REQUEST:
Leave the images out, and otherwise write out each entry exactly.

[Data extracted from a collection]
[Start of Attachment]

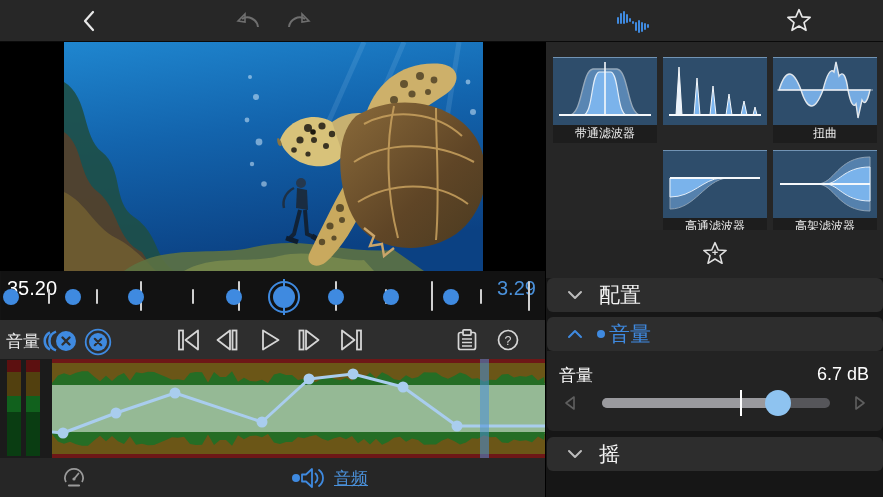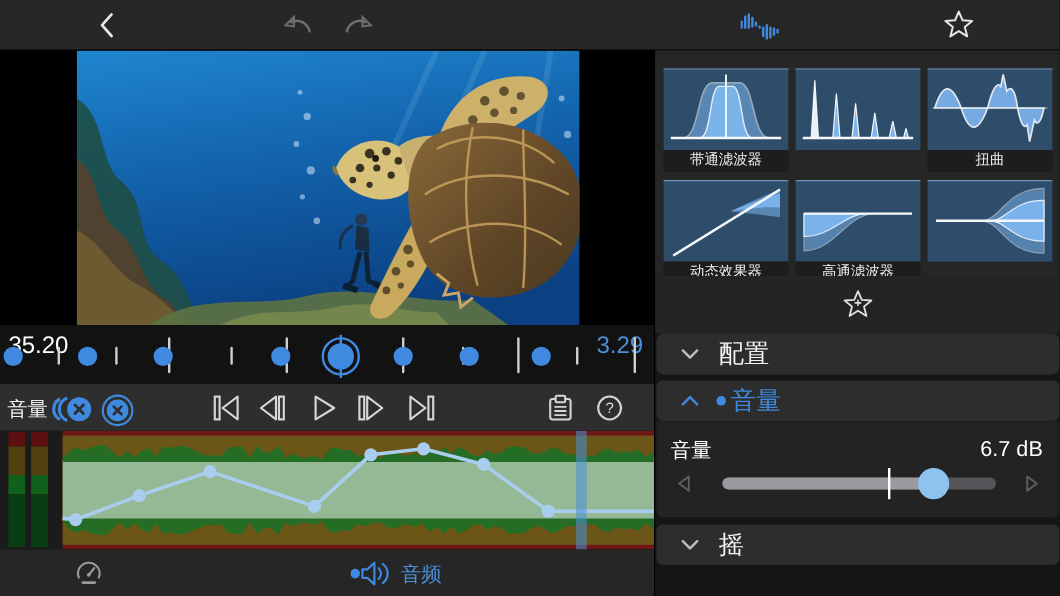--- a/index.html
+++ b/index.html
@@ -404,16 +404,6 @@
         <div class="fx-label">扭曲</div>
       </div>
 
-      <div class="fx-tile" style="left:7px;top:108px;">
-        <div class="fx-graphic">
-          <svg width="104" height="68" viewBox="0 0 104 68">
-            <path d="M56,25 C70,18 84,12 97,7 L97,30 C84,28 70,27 56,25 Z" fill="#7db6ef" opacity="0.55"></path>
-            <path d="M56,25 C70,19 84,14 97,10 L97,22 C84,21 70,23 56,25 Z" fill="#7db6ef" opacity="0.9"></path>
-            <line x1="8" y1="62" x2="97" y2="7" stroke="#f5f8fb" stroke-width="2"></line>
-          </svg>
-        </div>
-        <div class="fx-label">动态效果器</div>
-      </div>
       <div class="fx-tile" style="left:117px;top:108px;">
         <div class="fx-graphic">
           <svg width="104" height="68" viewBox="0 0 104 68">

[End of Attachment]

EXERCISE OUTPUT:
--- a/index.html
+++ b/index.html
@@ -404,16 +404,6 @@
         <div class="fx-label">扭曲</div>
       </div>
 
-      <div class="fx-tile" style="left:7px;top:108px;">
-        <div class="fx-graphic">
-          <svg width="104" height="68" viewBox="0 0 104 68">
-            <path d="M56,25 C70,18 84,12 97,7 L97,30 C84,28 70,27 56,25 Z" fill="#7db6ef" opacity="0.55"></path>
-            <path d="M56,25 C70,19 84,14 97,10 L97,22 C84,21 70,23 56,25 Z" fill="#7db6ef" opacity="0.9"></path>
-            <line x1="8" y1="62" x2="97" y2="7" stroke="#f5f8fb" stroke-width="2"></line>
-          </svg>
-        </div>
-        <div class="fx-label">动态效果器</div>
-      </div>
       <div class="fx-tile" style="left:117px;top:108px;">
         <div class="fx-graphic">
           <svg width="104" height="68" viewBox="0 0 104 68">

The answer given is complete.